- Royal coat of arms of the United Kingdom

Justice of the High Court
- Incumbent
- Assumed office 1 October 2018
- Monarch: Charles III

Personal details
- Born: 11 September 1964 (age 61) Rochford, England
- Alma mater: Emmanuel College, Cambridge New College, Oxford

= Jonathan Swift (judge) =

British judge

Sir Jonathan Mark Swift (born 11 September 1964) is a British High Court judge.

== Early life and education ==
Swift was born in Rochford, England and educated at Southend High School for Boys. He studied at New College, Oxford and completed a BA in 1987. He followed this with an LLM at Emmanuel College, Cambridge in 1988.

He was called to the bar at Inner Temple in 1989 and practised from 11 King's Bench Walk. He was First Treasury Counsel from 2007 to 2014 and took silk in 2010. He served as a recorder from 2010 to 2018 and was appointed deputy High Court judge in 2016.

== High Court career ==
On 1 October 2018, Swift was appointed a High Court judge, and assigned to the Queen's Bench Division. He took the customary knighthood in the same year. Since 2020, he has been judge in charge of the Administrative Court.

On 10 June 2022, Swift ruled in favour of the UK Government that the deportation flights of unsuccessful asylum seekers in the UK to Rwanda should be allowed to proceed, as there was material public interest in doing so. He added in his ruling that the risk posed to refugees was "in the realms of speculation".

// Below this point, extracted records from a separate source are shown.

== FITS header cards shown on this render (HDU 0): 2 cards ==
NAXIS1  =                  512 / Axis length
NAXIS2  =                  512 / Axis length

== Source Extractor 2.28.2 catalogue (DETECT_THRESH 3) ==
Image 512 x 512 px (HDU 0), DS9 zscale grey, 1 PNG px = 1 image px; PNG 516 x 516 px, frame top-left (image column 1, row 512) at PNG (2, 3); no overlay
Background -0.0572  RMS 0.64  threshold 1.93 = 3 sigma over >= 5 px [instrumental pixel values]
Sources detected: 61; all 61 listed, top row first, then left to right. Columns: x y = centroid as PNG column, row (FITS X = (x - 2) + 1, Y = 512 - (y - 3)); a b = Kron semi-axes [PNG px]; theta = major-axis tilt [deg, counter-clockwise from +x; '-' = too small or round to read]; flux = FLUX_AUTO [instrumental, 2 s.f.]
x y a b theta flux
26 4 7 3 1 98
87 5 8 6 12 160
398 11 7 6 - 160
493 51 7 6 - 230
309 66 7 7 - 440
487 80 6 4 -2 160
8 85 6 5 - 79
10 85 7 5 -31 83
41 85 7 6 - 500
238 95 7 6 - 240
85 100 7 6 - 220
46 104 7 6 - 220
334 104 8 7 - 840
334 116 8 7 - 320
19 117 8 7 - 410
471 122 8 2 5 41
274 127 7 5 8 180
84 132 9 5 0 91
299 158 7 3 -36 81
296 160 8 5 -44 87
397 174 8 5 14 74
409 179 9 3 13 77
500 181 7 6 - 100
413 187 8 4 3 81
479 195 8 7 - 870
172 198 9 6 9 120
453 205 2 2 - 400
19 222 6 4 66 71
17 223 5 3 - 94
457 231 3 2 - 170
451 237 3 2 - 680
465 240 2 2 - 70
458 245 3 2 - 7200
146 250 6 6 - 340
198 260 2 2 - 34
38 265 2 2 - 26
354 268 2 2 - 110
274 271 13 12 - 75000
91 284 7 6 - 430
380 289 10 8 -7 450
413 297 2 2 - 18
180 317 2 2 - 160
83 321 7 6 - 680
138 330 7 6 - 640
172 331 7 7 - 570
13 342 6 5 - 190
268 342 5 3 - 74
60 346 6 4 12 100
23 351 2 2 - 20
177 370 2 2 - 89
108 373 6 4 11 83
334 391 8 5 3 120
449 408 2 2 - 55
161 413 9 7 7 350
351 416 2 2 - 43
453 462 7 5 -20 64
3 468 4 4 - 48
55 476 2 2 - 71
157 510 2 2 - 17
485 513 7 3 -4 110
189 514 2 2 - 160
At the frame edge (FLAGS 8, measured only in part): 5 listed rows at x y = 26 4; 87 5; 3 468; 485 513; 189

On 8 June 2023, Swift ruled in favour of the UK Government, and rejected the appeal of Julian Assange's legal team, which had filed two appeals before the court against then UK Home Secretary Priti Patel's decision to extradite Wikileaks founder being indicted by the United States under the Espionage Act.

== Personal life ==
In 2008, he married barrister Helen Evans with whom he has a son and a daughter.